The potential housing deal would raise that cap. According to three sources, landlords would be able to recoup up to $30,000 of the costs of renovations through rent increases. That would increase to $50,0000 for apartments vacated by tenants of 25 years or more. Two sources said that apartments that became vacant within the past few years would also be eligible for the higher repair cost cap.

According to details shared with City & State, the individual apartment improvement changes will come in three tiers. The lowest tier, which would apply to any apartment, would allow landlords to recoup up to $30,000 by raising the monthly rent by up to $167. Tiers 2 and 3 – which would only apply to units that were either vacated between in the past few years or that are vacated by tenants who had lived there for at least 25 years – would allow landlords to recoup up to $50,000 of the cost of improvements. Buildings with fewer than 35 units would qualify for Tier 2, allowing them to raise monthly rents by up to $347. Buildings with 35 or more units would qualify for Tier 3, allowing them to raise monthly rents by up to $320. The rent increases in each case would be permanent, even after the landlord has recouped the full cost of the improvements.

Tenant advocates have strongly opposed significant changes to the individual apartment improvement cap that would undo the 2019 reforms. They argue that the old system was rife with fraud and incentivized landlords to harass tenants out of their homes in order to raise the rent higher than normally allowed. 

Groups representing landlords have said that limiting allowable rent increases has made it difficult to afford necessary repairs. The Community Housing Improvement Group, which represents landlords of rent-stabilized buildings, has been vocal that tweaks to the individual apartment improvement cap would not do enough to help landlords finance needed improvements to get vacant units back on the market. The group instead has been pushing for the inclusion of legislation that would allow landlords of rent-stabilized units to raise rents to local voucher payments standards after a tenant of 10 years or more vacates the apartment. The proposed housing deal does not appear to include that provision.

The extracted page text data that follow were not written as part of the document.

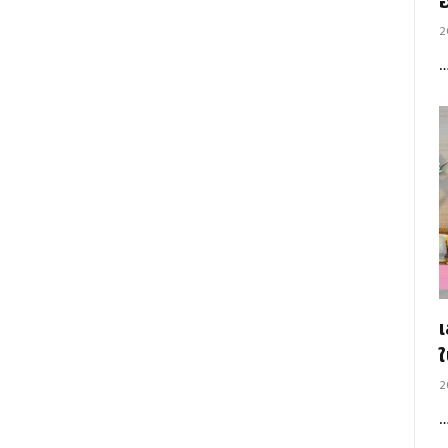
อ
2
2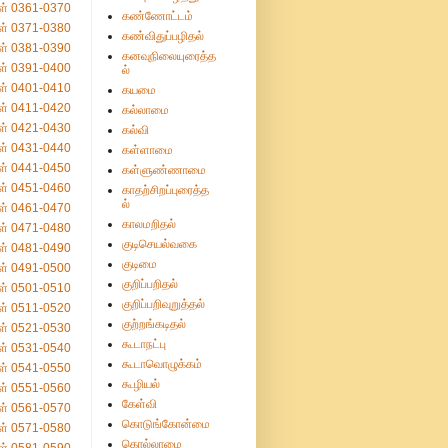
ள் 0361-0370
கண்ணோட்டம்
ள் 0371-0380
கண்விதுப்பழிதல்
ள் 0381-0390
கனவுநிலையுரைத்த
ள் 0391-0400
ல்
ள் 0401-0410
கயமை
ள் 0411-0420
கல்லாமை
ள் 0421-0430
கல்வி
ள் 0431-0440
கள்ளாமை
ள் 0441-0450
கள்ளுண்ணாமை
ள் 0451-0460
காதற்சிறப்புரைத்த
ல்
ள் 0461-0470
காலமறிதல்
ள் 0471-0480
குடிசெயல்வகை
ள் 0481-0490
குடிமை
ள் 0491-0500
குறிப்பறிதல்
ள் 0501-0510
குறிப்பறிவுறுத்தல்
ள் 0511-0520
குற்றங்கடிதல்
ள் 0521-0530
கூடாநட்பு
ள் 0531-0540
கூடாவொழுக்கம்
ள் 0541-0550
கூழியல்
ள் 0551-0560
கேள்வி
ள் 0561-0570
கொடுங்கோன்மை
ள் 0571-0580
கொல்லாமை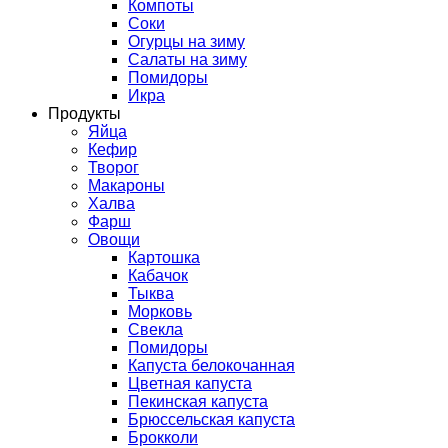
Компоты
Соки
Огурцы на зиму
Салаты на зиму
Помидоры
Икра
Продукты
Яйца
Кефир
Творог
Макароны
Халва
Фарш
Овощи
Картошка
Кабачок
Тыква
Морковь
Свекла
Помидоры
Капуста белокочанная
Цветная капуста
Пекинская капуста
Брюссельская капуста
Брокколи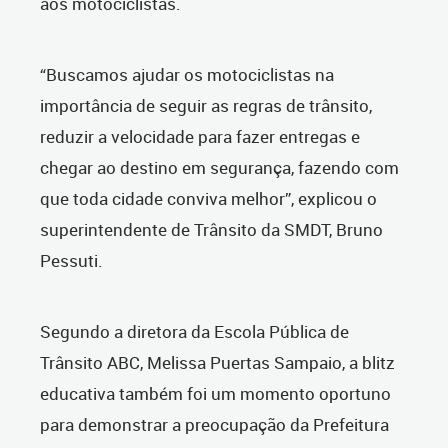
aos motociclistas.
“Buscamos ajudar os motociclistas na
importância de seguir as regras de trânsito,
reduzir a velocidade para fazer entregas e
chegar ao destino em segurança, fazendo com
que toda cidade conviva melhor”, explicou o
s
uperintendente de Trânsito da SMDT, Bruno
Pessuti.
Segundo a diretora da Escola Pública de
Trânsito ABC, Melissa Puertas Sampaio, a blitz
educativa também foi um momento oportuno
para demonstrar
a preocupação da Prefeitura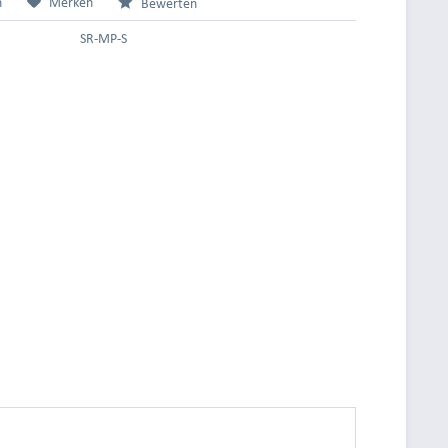
n
Merken
Bewerten
SR-MP-S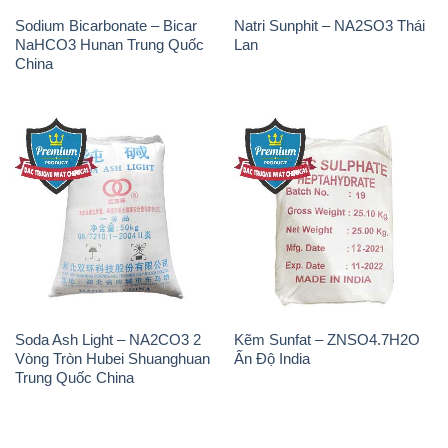
Soda Ash Light – NA2CO3 2
Kẽm Sunfat – ZNSO4.7H2O
Vòng Tròn Hubei Shuanghuan
Ấn Độ India
Trung Quốc China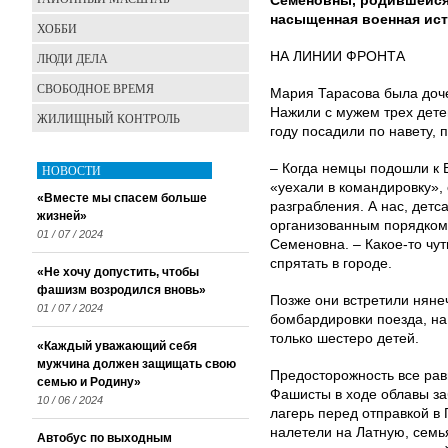
Семеновны, родившейся 
насыщенная военная ист
ХОББИ
НА ЛИНИИ ФРОНТА
ЛЮДИ ДЕЛА
СВОБОДНОЕ ВРЕМЯ
Мария Тарасова была доче
Нажили с мужем трех детей
ЖИЛИЩНЫЙ КОНТРОЛЬ
году посадили по навету,
– Когда немцы подошли к 
НОВОСТИ
«уехали в командировку»,
«Вместе мы спасем больше
разграбления. А нас, детс
жизней»
организованным порядком 
01 / 07 / 2024
Семеновна. – Какое-то чут
спрятать в городе.
«Не хочу допустить, чтобы
фашизм возродился вновь»
Позже они встретили нянеч
01 / 07 / 2024
бомбардировки поезда, на
только шестеро детей.
«Каждый уважающий себя
мужчина должен защищать свою
Предосторожность все рав
семью и Родину»
Фашисты в ходе облавы заб
10 / 06 / 2024
лагерь перед отправкой в 
налетели на Латную, семь
Автобус по выходным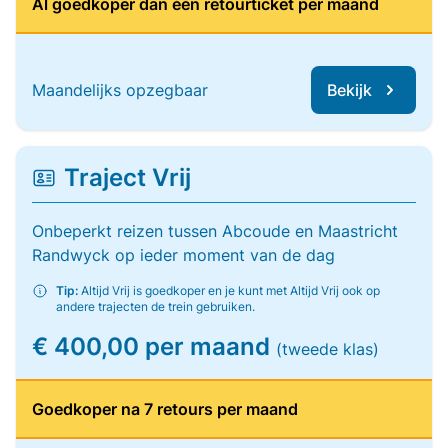
Al goedkoper dan één retourticket per maand
Maandelijks opzegbaar
Bekijk
Traject Vrij
Onbeperkt reizen tussen Abcoude en Maastricht
Randwyck op ieder moment van de dag
Tip:
Altijd Vrij is goedkoper en je kunt met Altijd Vrij ook op
andere trajecten de trein gebruiken.
€ 400,00 per maand
(tweede klas)
Goedkoper na 7 retours per maand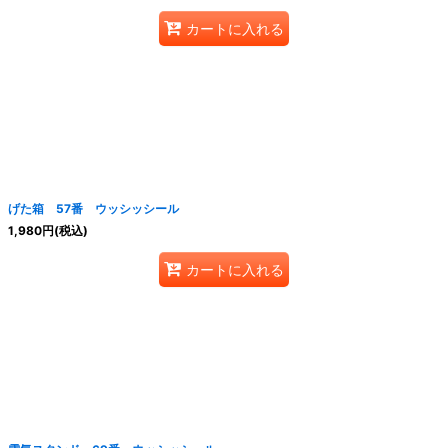
カートに入れる
げた箱 57番 ウッシッシール
1,980
円
(税込)
カートに入れる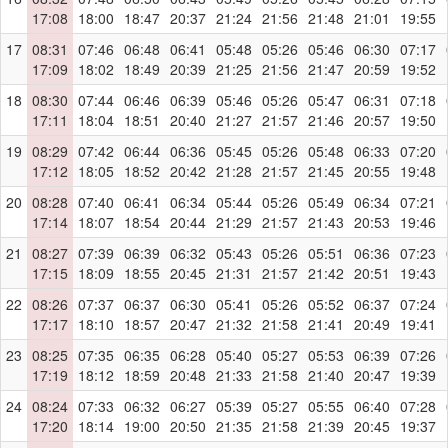
17:08
18:00
18:47
20:37
21:24
21:56
21:48
21:01
19:55
17
08:31
07:46
06:48
06:41
05:48
05:26
05:46
06:30
07:17
17:09
18:02
18:49
20:39
21:25
21:56
21:47
20:59
19:52
18
08:30
07:44
06:46
06:39
05:46
05:26
05:47
06:31
07:18
17:11
18:04
18:51
20:40
21:27
21:57
21:46
20:57
19:50
19
08:29
07:42
06:44
06:36
05:45
05:26
05:48
06:33
07:20
17:12
18:05
18:52
20:42
21:28
21:57
21:45
20:55
19:48
20
08:28
07:40
06:41
06:34
05:44
05:26
05:49
06:34
07:21
17:14
18:07
18:54
20:44
21:29
21:57
21:43
20:53
19:46
21
08:27
07:39
06:39
06:32
05:43
05:26
05:51
06:36
07:23
17:15
18:09
18:55
20:45
21:31
21:57
21:42
20:51
19:43
22
08:26
07:37
06:37
06:30
05:41
05:26
05:52
06:37
07:24
17:17
18:10
18:57
20:47
21:32
21:58
21:41
20:49
19:41
23
08:25
07:35
06:35
06:28
05:40
05:27
05:53
06:39
07:26
17:19
18:12
18:59
20:48
21:33
21:58
21:40
20:47
19:39
24
08:24
07:33
06:32
06:27
05:39
05:27
05:55
06:40
07:28
17:20
18:14
19:00
20:50
21:35
21:58
21:39
20:45
19:37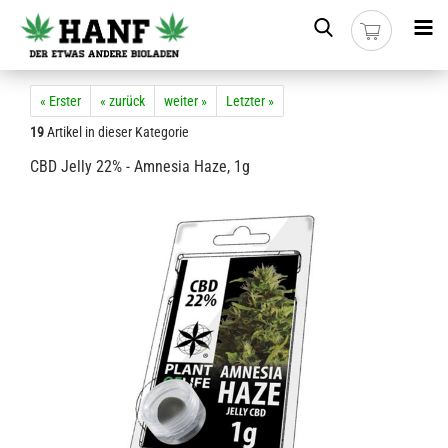
« Erster
« zurück
weiter »
Letzter »
19
Artikel in dieser Kategorie
CBD Jelly 22% - Amnesia Haze, 1g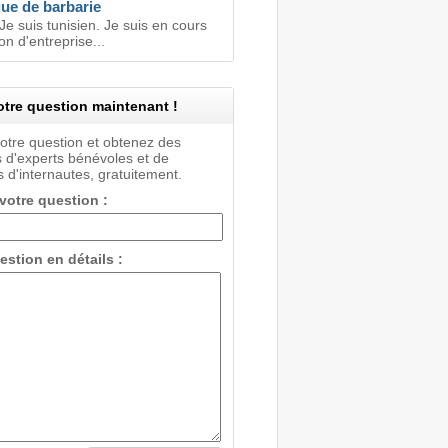
gue de barbarie
Je suis tunisien. Je suis en cours
on d'entreprise...
tre question maintenant !
votre question et obtenez des
 d'experts bénévoles et de
 d'internautes, gratuitement.
 votre question :
estion en détails :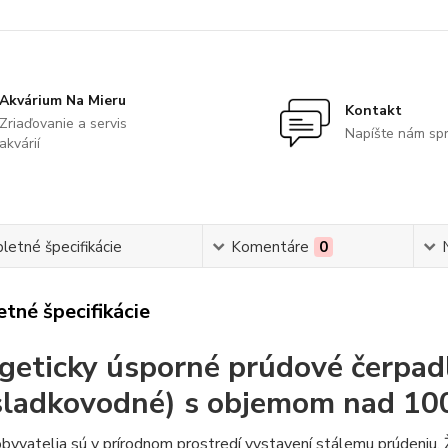
Akvárium Na Mieru
Kontakt
Zriaďovanie a servis
Napíšte nám sp
akvárií
etné špecifikácie
Komentáre
0
tné špecifikácie
geticky úsporné prúdové čerpadl
sladkovodné) s objemom nad 100 
byvatelia sú v prírodnom prostredí vystavení stálemu prúdeniu. 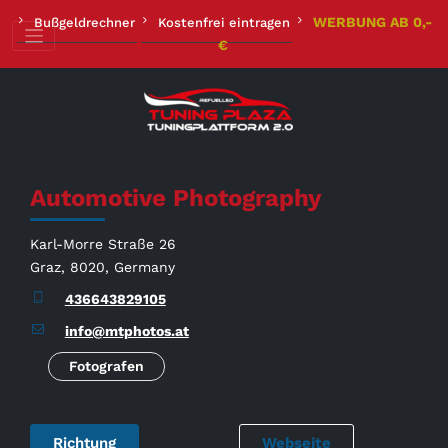
Zum
WERBUNG AB 0,-
Bußgeldrechner
Kostenfrei eintragen
Inhalt
€
springen
Automotive Photography
Karl-Morre Straße 26
Graz, 8020, Germany
436643829105
info@mtphotos.at
Fotografen
Richtung
Webseite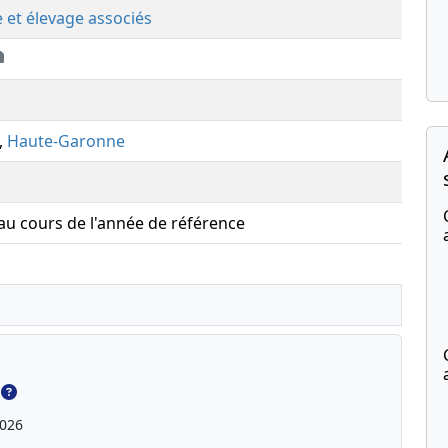
e et élevage associés
,
Haute-Garonne
 au cours de l'année de référence
2026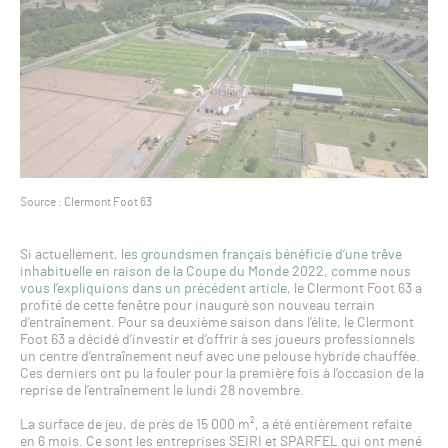
Source : Clermont Foot 63
Si actuellement,
les groundsmen français bénéficie d’une trêve
inhabituelle en raison de la Coupe du Monde 2022, comme nous
vous l’expliquions dans un précédent article
, le Clermont Foot 63 a
profité de cette fenêtre pour inauguré son nouveau terrain
d’entraînement. Pour sa deuxième saison dans l’élite, le Clermont
Foot 63 a décidé d’investir et d’offrir à ses joueurs professionnels
un centre d’entraînement neuf avec une pelouse hybride chauffée.
Ces derniers ont pu la fouler pour la première fois à l’occasion de la
reprise de l’entraînement le lundi 28 novembre.
La surface de jeu, de près de 15 000 m², a été entièrement refaite
en 6 mois. Ce sont les entreprises SEIRI et SPARFEL qui ont mené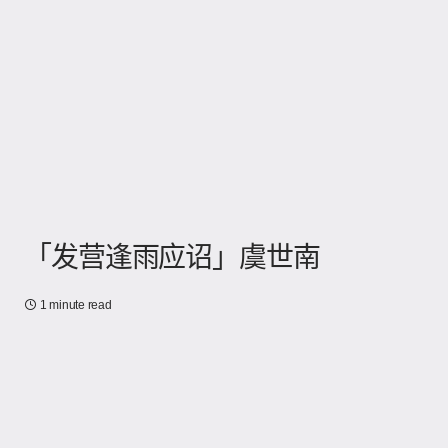
「发营逢雨应诏」虞世南
1 minute read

“This deal will not get any permanently vacant apartments back online,” CHIP Executive Director Jay Martin said in a statement. “It does nothing to improve the financial stability of older rent-stabilized buildings providing the majority of affordable housing in New York City.”

421-a replacement

In addition to tenant protections and increased caps for rent-stabilized apartment improvements, new details on 485-x, a potential replacement for the 421-a tax incentive program, have also emerged. Although many specifics remain unknown, three sources told City & State that unions, developers and state leaders have reached an agreement on wage standards for workers on affordable housing projects eligible for the new 485-x tax incentive. The specifics for different trades are not yet clear, but two sources suggested that the deal will be close to what the Building and Construction Trades Council of Greater New York had asked for in negotiations with the Real Estate Board of New York. One source said that the Mason Tenders District Council, which had struck their own wage deal with REBNY and have since tried to get it codified, will see their $40 minimum wage agreement for all construction workers as part of the deal.

State leaders had left wage requirements in the hands of labor and developers, but negotiations between the two players seemed to stagnate last month ahead of the budget deadline. Several of the unions that make up the Building Trades Council asked lawmakers to step in to write strong labor standards themselves if necessary.

Other details like affordability requirements and the specifics of development zones for projects were still unclear as of Friday night, but the New York Post reported that at least 20-25% of units in projects receiving the tax benefit would need to be affordable at 80% of the area median income.